Ainsi la CALB veut-elle obtenir des éléments précis, donc chiffrés, en particulier sur le transport de matières dangereuses, une préoccupation majeure pour la sécurité du lac et de ses riverains.
Dans son courrier, Dominique Dord demande à RFF un comptage annuel précis des trains entiers, des wagons isolés, mais aussi de la nature et de la dangerosité des matières transportées.
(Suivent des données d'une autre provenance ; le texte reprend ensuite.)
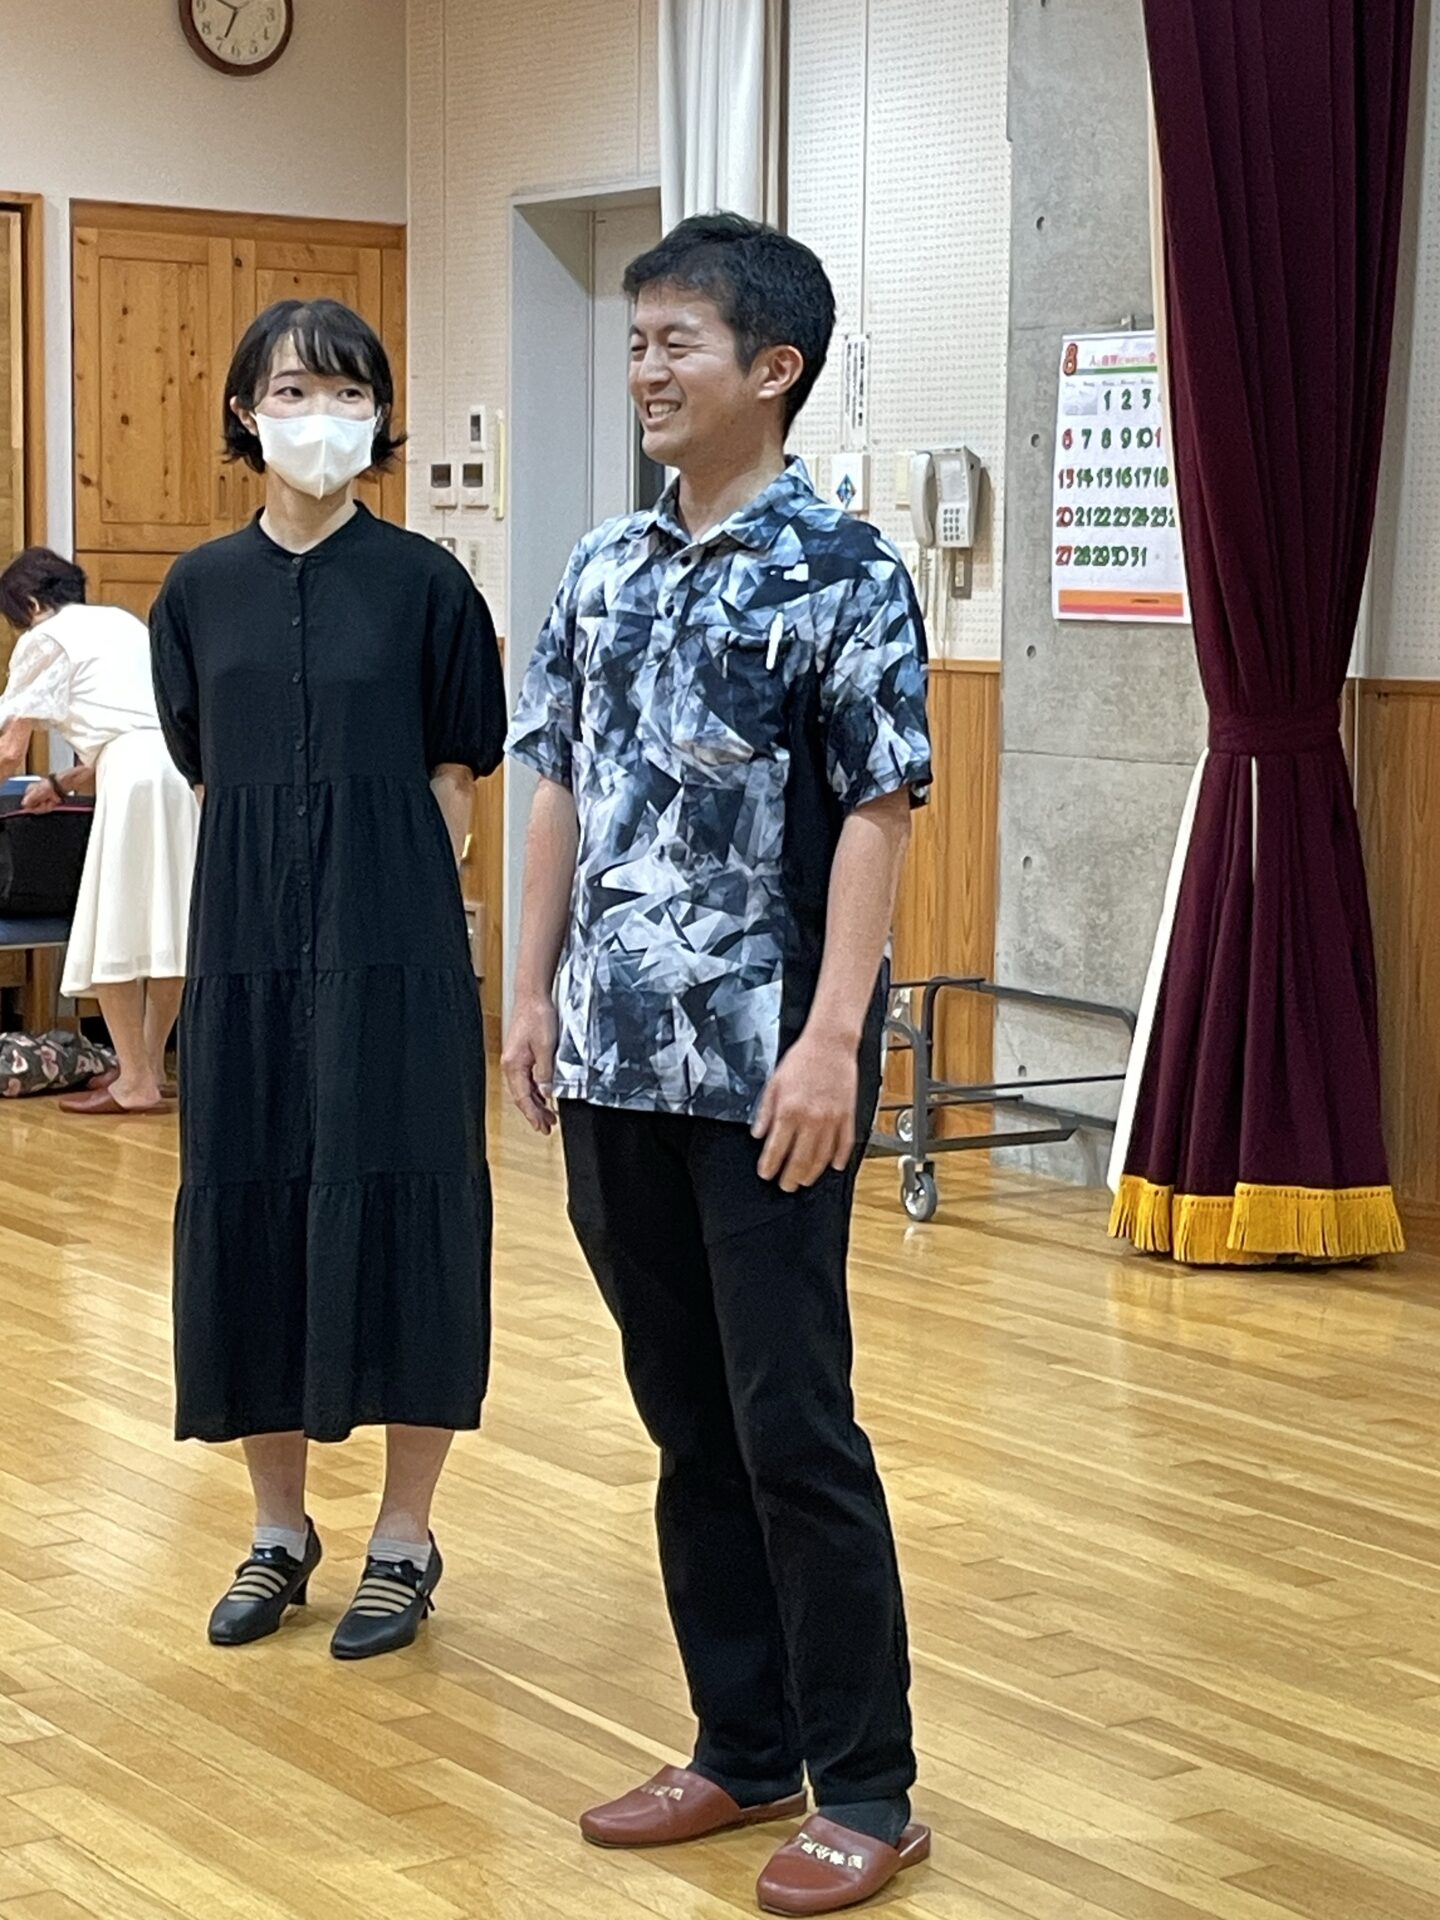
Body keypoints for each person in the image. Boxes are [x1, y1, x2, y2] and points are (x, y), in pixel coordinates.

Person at [503, 214, 933, 1917]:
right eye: (635, 342)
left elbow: (879, 811)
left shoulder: (844, 570)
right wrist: (526, 992)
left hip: (769, 1075)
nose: (646, 371)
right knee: (685, 1421)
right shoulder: (603, 567)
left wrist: (832, 1038)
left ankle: (869, 1786)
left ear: (774, 366)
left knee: (790, 1428)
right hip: (613, 1060)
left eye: (676, 341)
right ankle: (742, 1744)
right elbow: (556, 777)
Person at [150, 298, 505, 1659]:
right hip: (246, 945)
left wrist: (403, 909)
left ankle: (405, 1538)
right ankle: (277, 1529)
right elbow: (207, 762)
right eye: (294, 390)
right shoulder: (196, 590)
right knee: (248, 1199)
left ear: (380, 415)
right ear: (247, 412)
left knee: (412, 1200)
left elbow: (458, 773)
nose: (322, 414)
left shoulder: (427, 585)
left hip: (395, 943)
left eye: (350, 391)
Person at [0, 550, 199, 1113]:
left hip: (132, 780)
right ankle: (148, 1068)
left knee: (111, 923)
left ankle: (133, 1081)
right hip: (180, 773)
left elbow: (9, 751)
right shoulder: (123, 624)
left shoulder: (45, 637)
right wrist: (62, 783)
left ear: (30, 603)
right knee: (168, 928)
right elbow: (138, 727)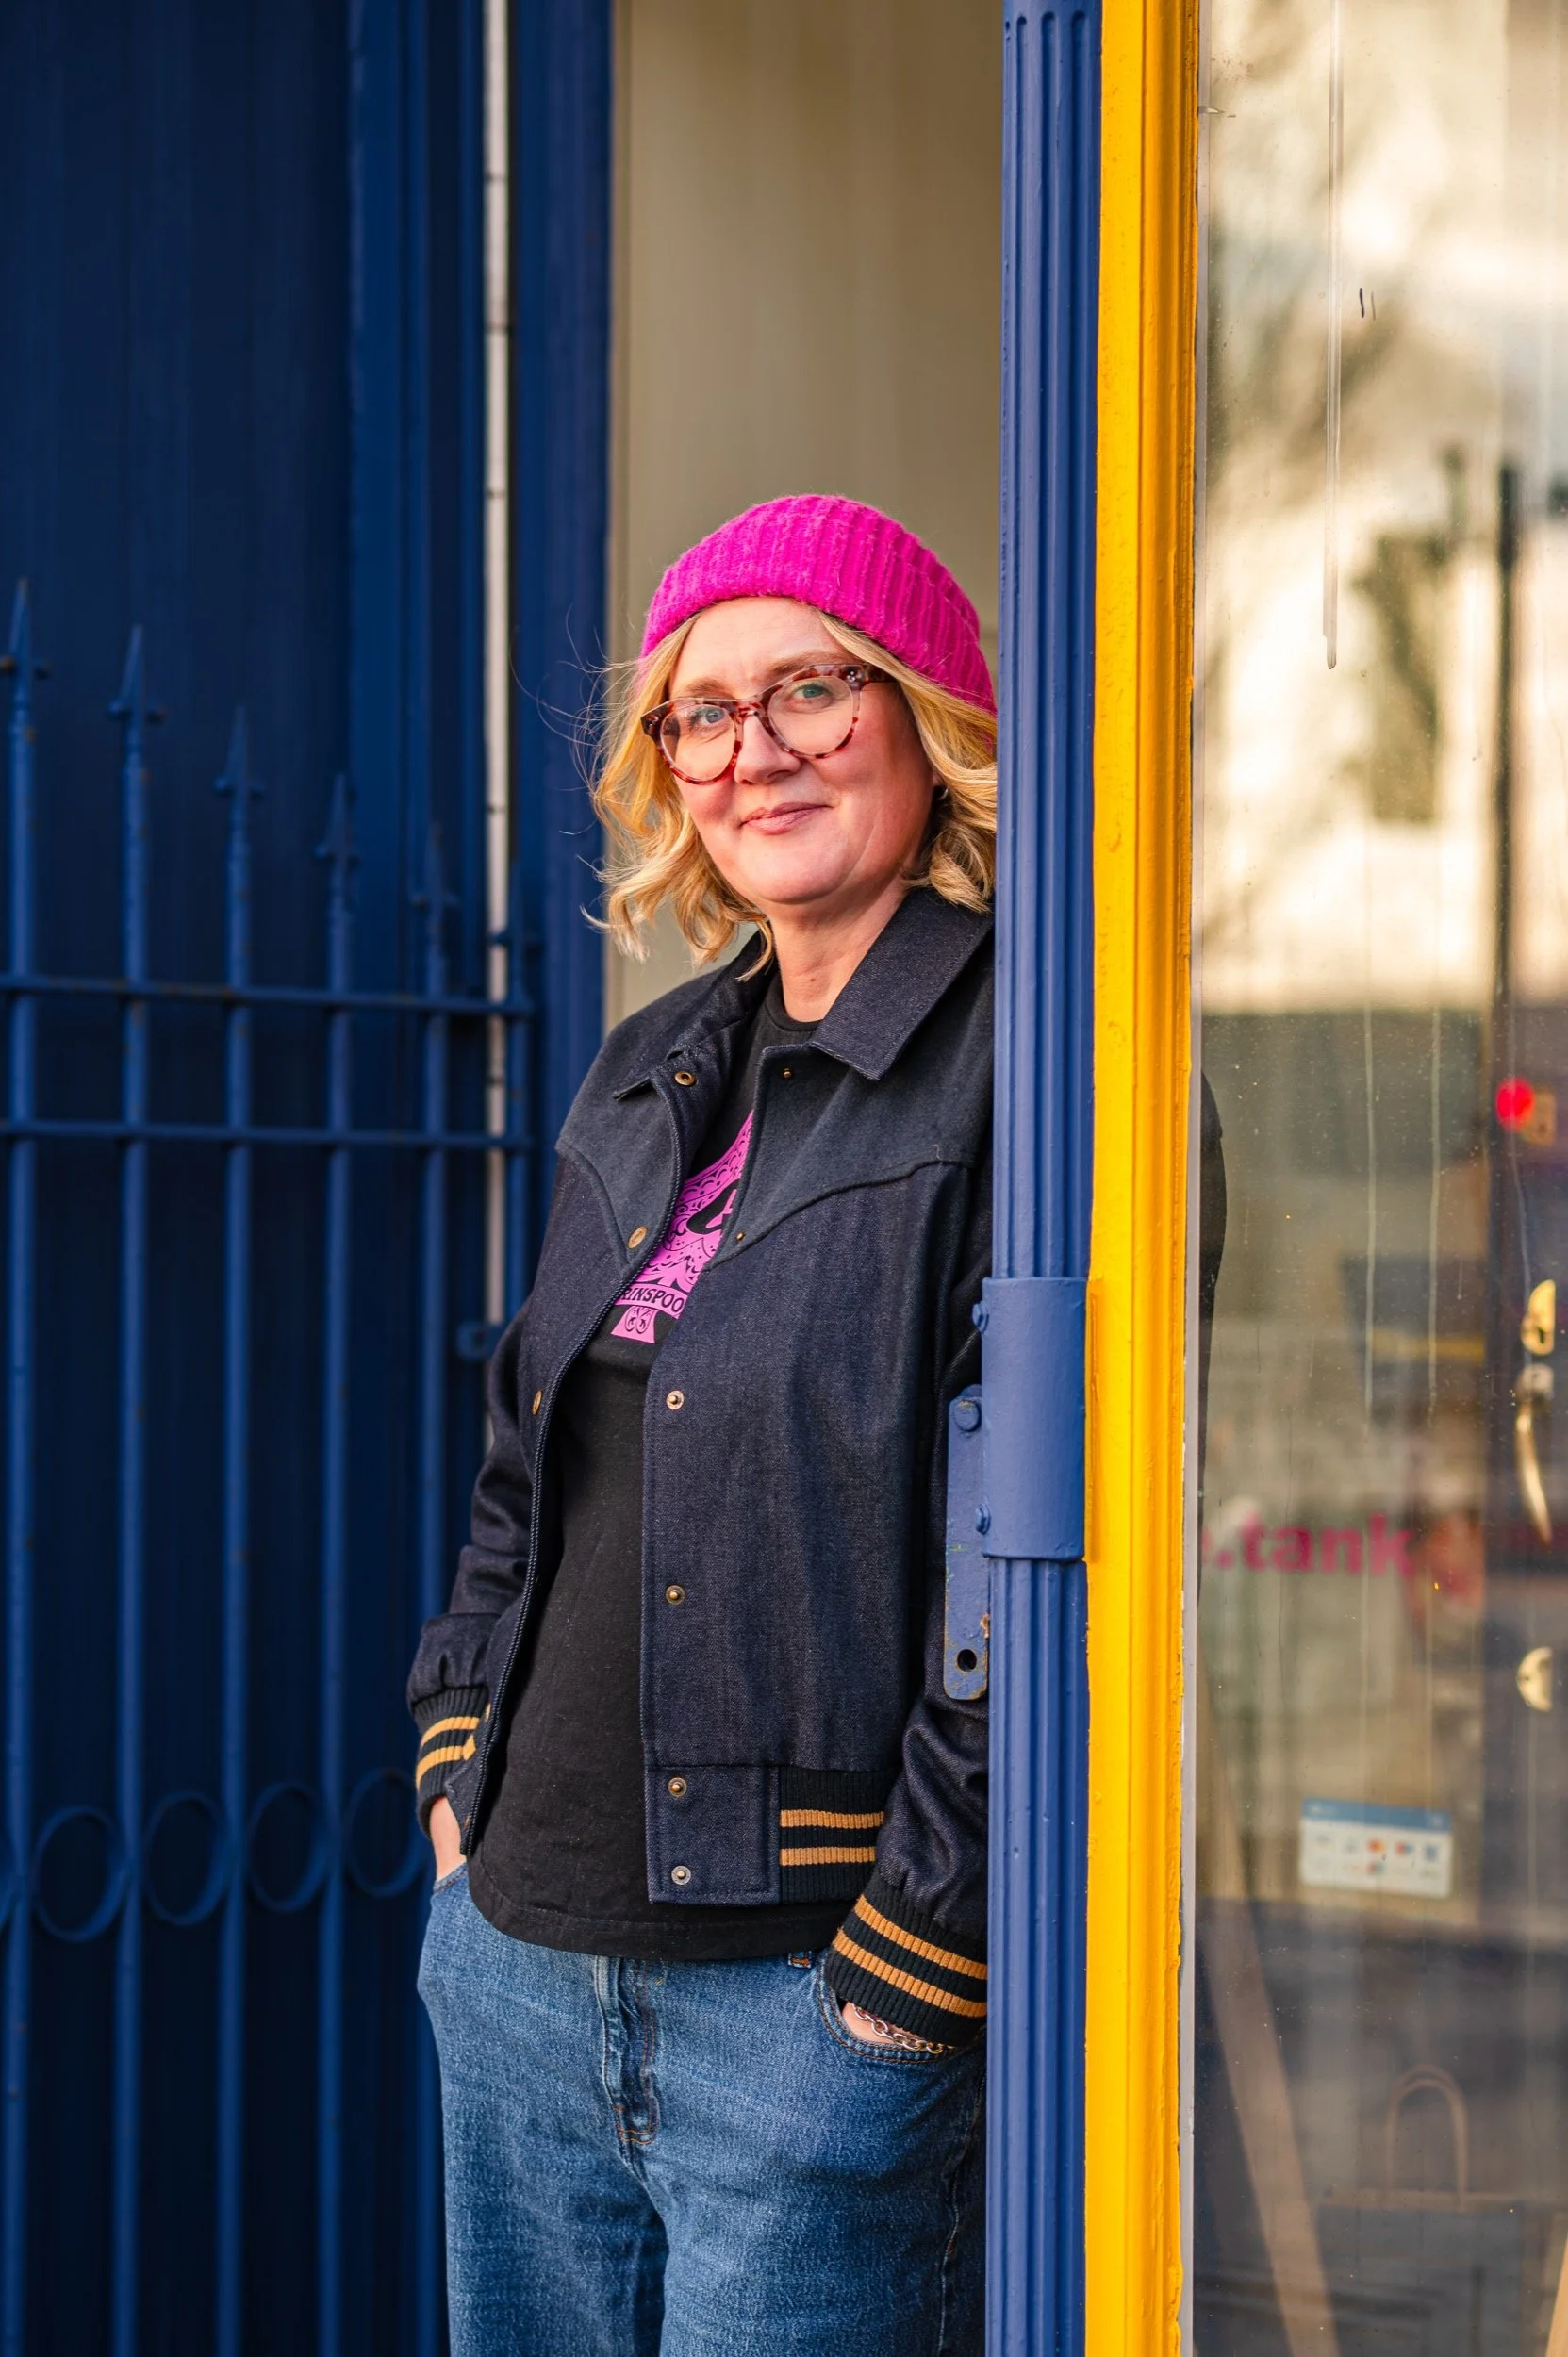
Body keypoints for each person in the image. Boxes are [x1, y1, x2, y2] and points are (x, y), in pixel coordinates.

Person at [410, 495, 998, 2356]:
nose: (756, 751)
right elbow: (529, 1460)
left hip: (802, 2006)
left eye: (813, 687)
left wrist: (901, 1986)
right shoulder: (647, 1058)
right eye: (703, 709)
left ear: (922, 715)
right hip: (519, 1953)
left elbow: (1038, 1574)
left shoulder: (1039, 1069)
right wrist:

Il demande
en outre à l'opérateur du réseau s'il dispose d'un plan d'urgence en cas d'incident, d'une étude d'impact des matières dangereuses les plus couramment transportées sur le milieu aquatique, et
s'il envisage de mettre en place des dispositifs d'isolation entre la voie et le lac "pour la récupération des matières liquides telles les produits pétroliers".
"La démarche que j'entreprends aujourd'hui auprès de RFF doit être comprise comme étant la suite logique aux années d'efforts techniques et financiers qui ont été les nôtres pour améliorer la
qualité des eaux du lac et en faire un milieu biologiquement sain, agréable et sans danger pour les populations, les touristes et la pêche", conclut le président de la CALB.
Nous ne pouvons que nous féliciter de cette initiative de la CALB, qui va dans le sens de nos démarches antérieures. Nous en profitons pour rappeler que nous souhaiterions également avoir
l'opinion de RFF sur la pollution visuelle et sonore que constitue la ligne. Si, comme nous sommes de plus en plus nombreux à le craindre, la montée en puissance de la ligne se confirme, il
faudra plaider pour des aménagements conséquents financés par l'opérateur du réseau afin d'atténuer l'impact sur les riverains.